I'm working with xml for the first time and I have some problems in storing the contents of the xml file in an array. I'm using libxml2 for parsing the xml file and I'm able to get the data and able to print it. The code is given below:
#include <stdio.h>
#include <string.h>
#include <stdlib.h>
#include <libxml/xmlmemory.h>
#include <libxml/parser.h>
#include <wchar.h>
wchar_t buffer[7][50]={"\0"};
static void parseDoc(const char *docname)
{
xmlDocPtr doc;
xmlNodePtr cur;
xmlChar *key;
int i=0;
doc = xmlParseFile(docname);
if (doc == NULL ) {
fprintf(stderr,"Document not parsed successfully. \n");
return;
}
cur = xmlDocGetRootElement(doc);
if (cur == NULL)
{
fprintf(stderr,"empty document\n");
xmlFreeDoc(doc);
return;
}
cur = cur->xmlChildrenNode;
while (cur != NULL)
{
key = xmlNodeListGetString(doc, cur->xmlChildrenNode, 1);
wmemcpy(buffer[i],(wchar_t*)(key),size(key)); /*segmentation fault at this stage*/
printf("Content : %s\n", key);
xmlFree(key);
i++;
cur = cur->next;
}
xmlFreeDoc(doc);
return;
}
int main(void)
{
const char *docname="/home/workspace/TestProject/Text.xml;
parseDoc (docname);
return (1);
}
The sample xml file is provided below
<?xml version="1.0"?>
<story>
<author>John Fleck</author>
<datewritten>June 2, 2002</datewritten>
<keyword>example keyword</keyword>
<headline>This is the headline</headline>
<para>This is the body text.</para>
</story>
The output of the file contents when printed on the screen were as below
Content : null
Content : John Fleck
Content : null
Content : June 2, 2002
Content : null
Content : example keyword
Content : null
Content : This is the headline
Content : null
Content : This is the body text.
I feel that the content of the file being null in few places is causing the problem in copy and hence generating the segmentation fault. Please let me know how to fix the problem and is there an better way to get the thing done. I had done a similar xml file read using MSXML parser and this is my first time with Linux API's.
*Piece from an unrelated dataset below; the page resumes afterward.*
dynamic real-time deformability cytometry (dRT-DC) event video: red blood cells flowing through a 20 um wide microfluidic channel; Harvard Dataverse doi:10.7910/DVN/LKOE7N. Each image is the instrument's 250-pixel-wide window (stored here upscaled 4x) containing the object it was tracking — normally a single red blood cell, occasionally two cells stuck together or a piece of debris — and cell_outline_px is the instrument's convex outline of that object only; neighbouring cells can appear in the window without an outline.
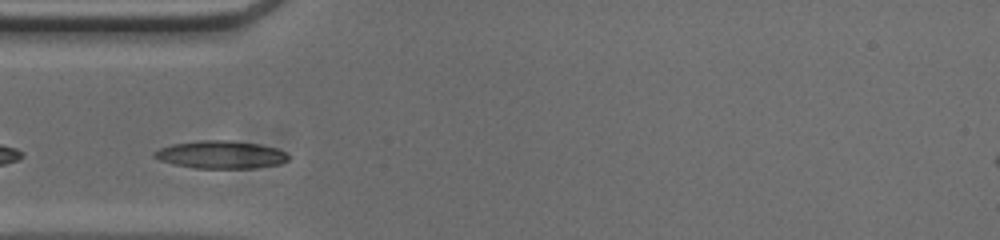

EDIT The copying part is performed as below but the contents of the wchart array are garbled. Further help would be appreciated.
while (cur != NULL) {
key = xmlNodeListGetString(doc, cur->xmlChildrenNode, 1);
if(key!=NULL)
{
wmemcpy(DiscRead[i],(const wchar_t *)key,sizeof(key));
i++;
}
printf("keyword: %s\n", key);
xmlFree(key);
cur = cur->next;
}
Your code has multiple problems:
wchar_t
for your string array. This isn't appropriate for the UTF-8 encoded strings you'll get from libxml2. You should stick with xmlChar
or use char
.xmlNodeListGetString
to get the text content of nodes passing cur->xmlChildrenNode
as node list. The latter will be NULL
for text nodes, so xmlNodeListGetString
will return NULL
as an error condition. You should simply call xmlNodeGetContent
on the current node but only if it is an element node.xmlChildrenNode
as field name is deprecated. You should use children
.wmemcpy
is dangerous. I'd suggest something safer like strlcpy
.Try something like this:
char buffer[7][50];
static void parseDoc(const char *docname)
{
xmlDocPtr doc;
xmlNodePtr cur;
xmlChar *key;
int i = 0;
doc = xmlParseFile(docname);
if (doc == NULL) {
fprintf(stderr, "Document not parsed successfully. \n");
return;
}
cur = xmlDocGetRootElement(doc);
if (cur == NULL) {
fprintf(stderr, "empty document\n");
xmlFreeDoc(doc);
return;
}
for (cur = cur->children; cur != NULL; cur = cur->next) {
if (cur->type != XML_ELEMENT_NODE)
continue;
key = xmlNodeGetContent(cur);
strlcpy(buffer[i], key, 50);
printf("Content : %s\n", key);
xmlFree(key);
i++;
}
xmlFreeDoc(doc);
}
You should also check that i
doesn't overrun the number of strings in your array.